Demokrasi ve Atılım Partisi (DEVA) Hukuk ve Adalet Politikaları Başkanı İstanbul Milletvekili Mustafa Yeneroğlu, Baro Başkanlarının Avukatlık Kanunu’nda; illerde çoklu baro kurulması, baro mensubiyetinin kaldırılması ve Avukatlık Kanunun 76. ve 95. maddelerinin yürürlükten kaldırılması hususlarında yapılması öngörülen değişiklik hazırlığına karşı olduklarını duyurmak amacıyla, başlattığı Savunma Yürüyüşü’ne ilişkin yazılı açıklama yaptı.
Çoklu baro sisteminin birçok olumsuzluğu bünyesinde barındıran bir sistem olduğu ifade eden Yeneroğlu, avukatlara uygulanan polis şiddetine de tepki göstererek Savunma Yürüyüşü’nü desteklediklerini ifade etti.
Yeneroğlu’nun açıklaması şöyle:
“Her ne kadar içeriği henüz belirli olmasa da gündemdeki konular dikkate alındığında, kanun hazırlığının toplumsal bir ihtiyacı karşılamaktan uzak, aksine baroların varlığından rahatsız olan bir anlayışla hazırlandığı açıktır.
Kurulmak istenen çoklu baro sistemi, dünyanın hiçbir demokratik ülkesinde eşi benzeri olmayan, birçok olumsuzluğu bünyesinde barındıran bir sistemdir. Öncelikle illerde çoklu baro kurulması, baroların taraf tutmasının ve siyasallaşmasının önünü açacaktır. Ne yazık ki böyle bir durum, baroların insan haklarını ve hukukun üstünlüğünü savunmalarını engelleyecektir.
İkinci olarak, avukatlığın kamu hizmetinin bütünsellik ilkesi gereği layıkıyla uygulanması engellenecektir. Bu durum ise; avukatların görevlerini yapamaz hale gelmesi, savunma haklarının engellenmesi, yargının bağımsızlığının zayıflatılması ve avukatlık mesleğinin kamu görevi niteliğinden uzaklaşması gibi sonuçlar doğuracaktır.
Son olarak ise sistem, hâkim ve savcıların avukatların barolarına göre karar verebilmesinin, vatandaşların ise barosuna göre avukatı tercih etmesinin önünü açacaktır. Böylesi bir sonuç açıkça anayasada düzenlenen eşitlik ilkesine, hak arama özgürlüğüne ve yargı bağımsızlığına aykırı olacaktır.

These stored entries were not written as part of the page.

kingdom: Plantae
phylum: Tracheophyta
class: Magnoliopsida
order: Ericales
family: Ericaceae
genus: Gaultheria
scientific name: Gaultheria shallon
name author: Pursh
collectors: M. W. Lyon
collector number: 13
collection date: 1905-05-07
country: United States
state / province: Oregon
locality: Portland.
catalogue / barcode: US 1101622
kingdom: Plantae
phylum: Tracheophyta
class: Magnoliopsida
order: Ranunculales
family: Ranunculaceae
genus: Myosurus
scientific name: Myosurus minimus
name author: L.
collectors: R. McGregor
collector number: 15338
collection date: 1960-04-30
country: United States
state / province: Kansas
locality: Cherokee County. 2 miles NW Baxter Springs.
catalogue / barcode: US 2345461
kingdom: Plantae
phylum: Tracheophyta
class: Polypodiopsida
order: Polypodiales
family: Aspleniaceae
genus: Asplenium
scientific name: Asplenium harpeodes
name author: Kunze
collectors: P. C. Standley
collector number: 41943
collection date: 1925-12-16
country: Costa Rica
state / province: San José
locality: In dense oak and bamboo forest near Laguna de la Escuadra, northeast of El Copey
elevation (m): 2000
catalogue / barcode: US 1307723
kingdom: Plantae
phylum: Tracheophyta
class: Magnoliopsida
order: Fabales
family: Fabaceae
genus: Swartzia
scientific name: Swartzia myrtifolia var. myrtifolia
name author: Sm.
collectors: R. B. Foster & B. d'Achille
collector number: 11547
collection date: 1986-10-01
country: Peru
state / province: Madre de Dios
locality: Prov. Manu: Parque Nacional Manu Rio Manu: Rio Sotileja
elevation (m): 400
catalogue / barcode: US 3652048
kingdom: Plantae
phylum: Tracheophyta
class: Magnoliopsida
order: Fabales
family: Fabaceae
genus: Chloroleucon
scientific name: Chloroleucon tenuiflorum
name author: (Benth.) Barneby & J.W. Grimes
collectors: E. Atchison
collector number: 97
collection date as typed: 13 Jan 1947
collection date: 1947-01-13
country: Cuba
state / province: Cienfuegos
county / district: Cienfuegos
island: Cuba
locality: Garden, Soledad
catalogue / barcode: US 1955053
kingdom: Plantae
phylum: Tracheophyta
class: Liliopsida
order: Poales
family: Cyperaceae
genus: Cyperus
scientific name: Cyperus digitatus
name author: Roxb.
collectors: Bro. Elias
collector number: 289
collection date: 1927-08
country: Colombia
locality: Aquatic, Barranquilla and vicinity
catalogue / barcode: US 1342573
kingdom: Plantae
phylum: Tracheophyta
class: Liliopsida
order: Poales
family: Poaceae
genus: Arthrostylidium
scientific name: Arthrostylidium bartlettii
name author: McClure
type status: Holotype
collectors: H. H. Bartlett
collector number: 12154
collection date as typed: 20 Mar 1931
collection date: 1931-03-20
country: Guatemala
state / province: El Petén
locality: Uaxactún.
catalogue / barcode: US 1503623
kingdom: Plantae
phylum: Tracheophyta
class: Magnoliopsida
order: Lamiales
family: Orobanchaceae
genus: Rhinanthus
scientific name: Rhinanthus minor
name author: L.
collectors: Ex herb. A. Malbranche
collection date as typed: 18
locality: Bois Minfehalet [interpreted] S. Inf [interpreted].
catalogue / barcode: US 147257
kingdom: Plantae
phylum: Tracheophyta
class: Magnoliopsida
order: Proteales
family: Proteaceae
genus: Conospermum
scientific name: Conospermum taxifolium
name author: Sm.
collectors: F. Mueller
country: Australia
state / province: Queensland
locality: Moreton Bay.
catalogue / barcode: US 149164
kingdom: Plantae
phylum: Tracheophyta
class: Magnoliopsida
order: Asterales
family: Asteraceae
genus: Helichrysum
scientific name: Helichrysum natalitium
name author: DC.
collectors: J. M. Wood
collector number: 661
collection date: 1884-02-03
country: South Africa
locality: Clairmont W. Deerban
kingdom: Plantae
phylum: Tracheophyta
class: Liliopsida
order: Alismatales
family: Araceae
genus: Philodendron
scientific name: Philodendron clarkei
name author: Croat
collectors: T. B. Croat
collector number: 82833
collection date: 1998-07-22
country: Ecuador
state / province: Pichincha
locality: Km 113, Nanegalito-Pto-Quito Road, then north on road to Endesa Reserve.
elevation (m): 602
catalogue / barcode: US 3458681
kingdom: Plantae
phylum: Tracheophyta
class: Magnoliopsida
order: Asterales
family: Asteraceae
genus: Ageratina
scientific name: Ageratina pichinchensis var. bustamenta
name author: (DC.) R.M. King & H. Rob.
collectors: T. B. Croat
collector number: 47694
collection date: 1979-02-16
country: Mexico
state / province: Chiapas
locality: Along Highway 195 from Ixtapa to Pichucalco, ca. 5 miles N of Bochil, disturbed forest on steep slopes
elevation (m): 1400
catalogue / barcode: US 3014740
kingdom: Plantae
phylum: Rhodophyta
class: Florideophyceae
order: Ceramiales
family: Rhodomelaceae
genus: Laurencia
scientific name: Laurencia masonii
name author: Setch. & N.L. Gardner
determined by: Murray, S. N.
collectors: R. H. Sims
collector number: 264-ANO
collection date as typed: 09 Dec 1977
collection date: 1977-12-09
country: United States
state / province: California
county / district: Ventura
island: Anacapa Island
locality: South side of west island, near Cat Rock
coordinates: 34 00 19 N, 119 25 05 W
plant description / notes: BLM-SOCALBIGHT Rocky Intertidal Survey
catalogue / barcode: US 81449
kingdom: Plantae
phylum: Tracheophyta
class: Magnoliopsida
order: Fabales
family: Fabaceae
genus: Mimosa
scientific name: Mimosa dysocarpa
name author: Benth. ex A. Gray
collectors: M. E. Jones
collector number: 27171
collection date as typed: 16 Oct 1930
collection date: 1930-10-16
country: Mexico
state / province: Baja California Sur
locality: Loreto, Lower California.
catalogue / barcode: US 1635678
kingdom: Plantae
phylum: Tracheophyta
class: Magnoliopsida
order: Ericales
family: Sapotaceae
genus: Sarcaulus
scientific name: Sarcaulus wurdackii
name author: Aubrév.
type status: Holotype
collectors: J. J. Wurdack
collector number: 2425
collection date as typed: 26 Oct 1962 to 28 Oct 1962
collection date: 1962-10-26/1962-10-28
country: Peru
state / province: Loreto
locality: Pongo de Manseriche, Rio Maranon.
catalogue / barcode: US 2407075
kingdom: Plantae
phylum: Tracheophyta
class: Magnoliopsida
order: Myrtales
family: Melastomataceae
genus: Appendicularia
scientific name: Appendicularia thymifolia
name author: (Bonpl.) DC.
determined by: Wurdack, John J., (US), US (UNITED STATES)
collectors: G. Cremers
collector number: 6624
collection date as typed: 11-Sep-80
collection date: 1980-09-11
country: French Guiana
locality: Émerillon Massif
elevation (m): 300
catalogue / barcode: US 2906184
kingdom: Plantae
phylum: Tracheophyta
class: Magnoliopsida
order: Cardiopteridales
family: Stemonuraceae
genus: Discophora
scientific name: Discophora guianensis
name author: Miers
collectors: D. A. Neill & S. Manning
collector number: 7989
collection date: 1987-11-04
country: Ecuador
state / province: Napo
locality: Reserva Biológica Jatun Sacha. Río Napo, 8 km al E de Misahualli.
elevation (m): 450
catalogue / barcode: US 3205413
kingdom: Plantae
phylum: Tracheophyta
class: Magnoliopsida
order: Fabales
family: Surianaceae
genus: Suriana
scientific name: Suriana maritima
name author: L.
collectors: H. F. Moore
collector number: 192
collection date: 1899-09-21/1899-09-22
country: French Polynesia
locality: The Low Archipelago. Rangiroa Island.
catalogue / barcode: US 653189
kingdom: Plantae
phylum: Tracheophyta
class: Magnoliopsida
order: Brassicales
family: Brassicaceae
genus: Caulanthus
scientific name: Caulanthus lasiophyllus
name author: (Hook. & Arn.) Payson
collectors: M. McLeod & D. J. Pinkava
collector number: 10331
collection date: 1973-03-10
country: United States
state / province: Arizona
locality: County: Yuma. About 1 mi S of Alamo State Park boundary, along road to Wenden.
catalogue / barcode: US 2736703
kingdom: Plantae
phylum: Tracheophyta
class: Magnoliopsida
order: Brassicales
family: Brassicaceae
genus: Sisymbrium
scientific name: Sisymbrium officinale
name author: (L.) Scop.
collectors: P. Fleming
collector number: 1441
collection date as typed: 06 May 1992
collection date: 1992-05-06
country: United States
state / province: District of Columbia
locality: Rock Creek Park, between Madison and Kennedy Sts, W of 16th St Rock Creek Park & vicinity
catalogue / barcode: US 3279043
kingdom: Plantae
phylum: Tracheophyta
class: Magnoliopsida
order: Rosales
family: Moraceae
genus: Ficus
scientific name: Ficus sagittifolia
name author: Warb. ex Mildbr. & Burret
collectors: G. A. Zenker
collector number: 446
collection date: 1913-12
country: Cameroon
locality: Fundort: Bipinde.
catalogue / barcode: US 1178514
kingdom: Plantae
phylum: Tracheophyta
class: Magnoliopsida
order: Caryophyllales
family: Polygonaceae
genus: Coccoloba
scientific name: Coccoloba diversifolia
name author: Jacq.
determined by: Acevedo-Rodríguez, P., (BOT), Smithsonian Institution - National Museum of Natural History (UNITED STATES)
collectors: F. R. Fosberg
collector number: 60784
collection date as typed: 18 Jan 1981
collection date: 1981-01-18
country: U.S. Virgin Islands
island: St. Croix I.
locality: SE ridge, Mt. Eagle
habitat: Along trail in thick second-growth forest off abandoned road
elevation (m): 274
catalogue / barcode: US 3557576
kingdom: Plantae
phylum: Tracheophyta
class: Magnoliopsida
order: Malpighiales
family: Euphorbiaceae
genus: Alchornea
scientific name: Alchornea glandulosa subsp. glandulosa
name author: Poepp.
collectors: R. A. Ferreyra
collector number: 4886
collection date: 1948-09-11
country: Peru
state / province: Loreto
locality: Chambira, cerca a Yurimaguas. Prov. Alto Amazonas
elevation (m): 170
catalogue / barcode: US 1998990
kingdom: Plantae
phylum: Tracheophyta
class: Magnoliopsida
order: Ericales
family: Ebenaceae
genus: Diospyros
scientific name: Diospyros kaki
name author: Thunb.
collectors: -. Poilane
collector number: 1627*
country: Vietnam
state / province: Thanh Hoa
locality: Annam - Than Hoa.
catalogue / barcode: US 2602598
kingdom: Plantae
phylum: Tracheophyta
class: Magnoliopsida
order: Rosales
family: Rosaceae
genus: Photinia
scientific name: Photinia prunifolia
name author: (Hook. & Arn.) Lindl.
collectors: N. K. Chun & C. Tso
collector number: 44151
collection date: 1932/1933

Kuşkusuz barolar ve tüm avukatları ilgilendiren önemli bir düzenleme hazırlığının tüm baroların ve sivil toplumun temsilcilerinin katılımı ile yapılan görüşmeler sonucu şeffaf ve tarafsız bir şekilde varılan mutabakatla yapılması gerekir.
Ayrıca salgın hastalık nedeniyle aylarca büroları açık olmayan, devlet tarafından destek alamayan ve maddi anlamda ciddi sıkıntılar yaşayan avukatları böylesi bir dayatma kanun teklif hazırlığı ile uğraştırmak da vicdanen rahatsız edicidir.
Diğer taraftan, ne yazık ki, Baro Başkanları Ankara’ya girişlerinde engellenerek orantısız polis müdahalesine maruz kalmışlardır. Toplantı ve gösteri yürüyüşü düzenleme hakkının anayasal bir hak olduğu unutulmamalıdır. Yargının asli unsuru olan avukatların sadece anayasal bir haklarını kullanmak istedikleri için polis müdahalesi ve şiddetine maruz kaldığı bir ortamdan ciddi endişe duyuyoruz.
Türkiye’nin hukuk devleti ve insan haklarına müdahaleler bakımından geçirmekte olduğu ciddi kriz; ancak hep birlikte yapılan mücadele ve dayanışma ile çözülecektir. Bu inançla, avukatların ve Baroların baskı altında olmadan; mesleklerini özgürce icra etmesi, bağımsız ve tarafsız yargı ve savunma hakkı için yapılan Savunma Yürüyüşü’nde Baroların ve avukatların yanlarında olduğumuzu ve avukatlara yönelik polis şiddetini kınadığımızı belirtmek isteriz.”